Bob, thank you for your posts and pics. They really helped. I've been traveling and haven't had time to work on my mill but I have the x and y installed and have made the brackets for the z. I am in the process of installing the z brackets and getting them parallel and plumb. The problem I'm working on is the rotational torque and overcoming that. You mention an additional stop and modifying the hole in the bottom of the head to control the play. Would you be so kind to explain that? Thanks,

Jerry


----------



## RJSakowski (Dec 6, 2015)

Happycamper said:


> Bob, thank you for your posts and pics. They really helped. I've been traveling and haven't had time to work on my mill but I have the x and y installed and have made the brackets for the z. I am in the process of installing the z brackets and getting them parallel and plumb. The problem I'm working on is the rotational torque and overcoming that. You mention an additional stop and modifying the hole in the bottom of the head to control the play. Would you be so kind to explain that? Thanks,
> 
> Jerry


Rotational movement to the  left is limited by the mounting bracket for the DRO.  As I recall, I added a second piece to the right which limited the rotational movement to the right to a few thousandths.   It was a fairly small piece, on the order of 1/4" x 1/2" x 1" and mounted directly to the mill head housing.  I made a couple of screen shots of the the bottom and front view of the SolidWorks model but I seem to have a problem uploading files right now.  I will post them when things are working again.

It has been several years since I last saw the mill.  It happens to be in the possession of a friend and I had asked him the take some photos of the setup.  I will re-ping him.


----------



## Happycamper (Dec 6, 2015)

Thanks Bob. I would appreciate that.

Jerry


----------



## RJSakowski (Dec 6, 2015)

Happycamper said:


> Bob, thank you for your posts and pics. They really helped. I've been traveling and haven't had time to work on my mill but I have the x and y installed and have made the brackets for the z. I am in the process of installing the z brackets and getting them parallel and plumb. The problem I'm working on is the rotational torque and overcoming that. You mention an additional stop and modifying the hole in the bottom of the head to control the play. Would you be so kind to explain that? Thanks,
> 
> Jerry


  Still trying to upload file with no joy.  I will try again later.

Bob


----------



## RJSakowski (Dec 6, 2015)

RJSakowski said:


> Rotational movement to the  left is limited by the mounting bracket for the DRO.  As I recall, I added a second piece to the right which limited the rotational movement to the right to a few thousandths.   It was a fairly small piece, on the order of 1/4" x 1/2" x 1" and mounted directly to the mill head housing.  I made a couple of screen shots of the the bottom and front view of the SolidWorks model but I seem to have a problem uploading files right now.  I will post them when things are working again.
> 
> It has been several years since I last saw the mill.  It happens to be in the possession of a friend and I had asked him the take some photos of the setup.  I will re-ping him.

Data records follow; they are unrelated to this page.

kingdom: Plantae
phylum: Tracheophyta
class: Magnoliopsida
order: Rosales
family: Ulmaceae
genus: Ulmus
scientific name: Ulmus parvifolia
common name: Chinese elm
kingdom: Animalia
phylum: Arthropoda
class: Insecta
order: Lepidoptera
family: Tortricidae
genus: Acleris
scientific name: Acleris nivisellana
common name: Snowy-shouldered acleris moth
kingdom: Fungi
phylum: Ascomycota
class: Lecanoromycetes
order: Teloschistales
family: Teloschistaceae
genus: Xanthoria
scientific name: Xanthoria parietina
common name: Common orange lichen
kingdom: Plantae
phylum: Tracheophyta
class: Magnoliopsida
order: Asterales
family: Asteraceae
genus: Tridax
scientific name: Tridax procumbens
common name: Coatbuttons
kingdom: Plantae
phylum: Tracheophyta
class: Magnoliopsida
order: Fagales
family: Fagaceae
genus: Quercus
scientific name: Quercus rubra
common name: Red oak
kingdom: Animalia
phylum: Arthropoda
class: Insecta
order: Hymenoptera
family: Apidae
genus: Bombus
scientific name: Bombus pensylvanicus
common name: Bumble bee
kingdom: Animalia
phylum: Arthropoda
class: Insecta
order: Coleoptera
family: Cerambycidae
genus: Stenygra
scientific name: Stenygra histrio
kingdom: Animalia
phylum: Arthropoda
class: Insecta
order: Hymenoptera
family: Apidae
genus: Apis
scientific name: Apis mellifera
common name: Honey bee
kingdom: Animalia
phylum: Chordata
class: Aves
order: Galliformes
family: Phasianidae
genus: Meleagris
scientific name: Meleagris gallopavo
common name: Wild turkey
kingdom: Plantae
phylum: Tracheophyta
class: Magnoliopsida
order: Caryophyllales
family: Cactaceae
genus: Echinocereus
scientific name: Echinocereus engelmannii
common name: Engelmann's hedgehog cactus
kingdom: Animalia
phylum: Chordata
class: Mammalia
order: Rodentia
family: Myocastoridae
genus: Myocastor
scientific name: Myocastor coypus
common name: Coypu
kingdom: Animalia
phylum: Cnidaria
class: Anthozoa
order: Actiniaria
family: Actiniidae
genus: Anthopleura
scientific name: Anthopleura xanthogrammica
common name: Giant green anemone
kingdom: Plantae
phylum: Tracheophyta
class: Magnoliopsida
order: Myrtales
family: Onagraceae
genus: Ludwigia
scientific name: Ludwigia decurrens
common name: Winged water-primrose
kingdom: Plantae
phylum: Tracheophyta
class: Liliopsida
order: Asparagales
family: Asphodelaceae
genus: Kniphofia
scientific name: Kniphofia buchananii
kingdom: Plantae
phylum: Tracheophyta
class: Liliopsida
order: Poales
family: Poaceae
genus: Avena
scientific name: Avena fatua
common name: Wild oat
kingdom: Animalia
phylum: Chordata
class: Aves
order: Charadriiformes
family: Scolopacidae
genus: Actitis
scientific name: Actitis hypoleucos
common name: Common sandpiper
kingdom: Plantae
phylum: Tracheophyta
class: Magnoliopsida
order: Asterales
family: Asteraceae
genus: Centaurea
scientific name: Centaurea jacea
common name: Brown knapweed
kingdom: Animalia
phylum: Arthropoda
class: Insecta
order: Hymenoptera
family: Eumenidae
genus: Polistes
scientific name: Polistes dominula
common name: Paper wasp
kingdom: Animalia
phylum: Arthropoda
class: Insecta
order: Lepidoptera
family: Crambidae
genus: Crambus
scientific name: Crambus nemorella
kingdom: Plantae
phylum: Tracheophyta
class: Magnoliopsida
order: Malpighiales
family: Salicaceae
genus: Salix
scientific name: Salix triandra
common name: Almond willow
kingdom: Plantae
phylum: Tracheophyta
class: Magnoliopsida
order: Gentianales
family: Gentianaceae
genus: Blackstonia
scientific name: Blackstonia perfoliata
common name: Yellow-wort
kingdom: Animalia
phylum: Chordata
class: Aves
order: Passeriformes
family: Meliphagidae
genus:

Jerry, It appears that I can now upload files.  Here the bottom and front views.  The block limit rotation to the right was in the location shown in red.  You can also see some of the detail as to how I mounted to the existing bracket for the quill stop.

Bob


----------



## Happycamper (Dec 6, 2015)

Ok!I see how you did it. I was looking at a very similar setup with a "U" shaped piece of 1/4" stock on the bottom of the head and the base of the scale riding in the U. But your set up is a lot easier to make.


----------



## fixit (Sep 8, 2016)

Happycamper said:


> I've been looking at the stop/depth gage. Maybe changing out the threaded rod for a solid rod mounted in bushings to keep it plumb. Then attaching the reader head to the rod with the scales fixed.


that is how I did it


----------



## astroracer (Sep 8, 2016)

Here is the build thread for the Tpac Tools DRO I installed on my Frankenmill. Around 400 or so for the kit and it works perfectly. 
http://www.hobby-machinist.com/threads/a-tpac-tools-dro-for-the-frankenmill.35333/
Mark


----------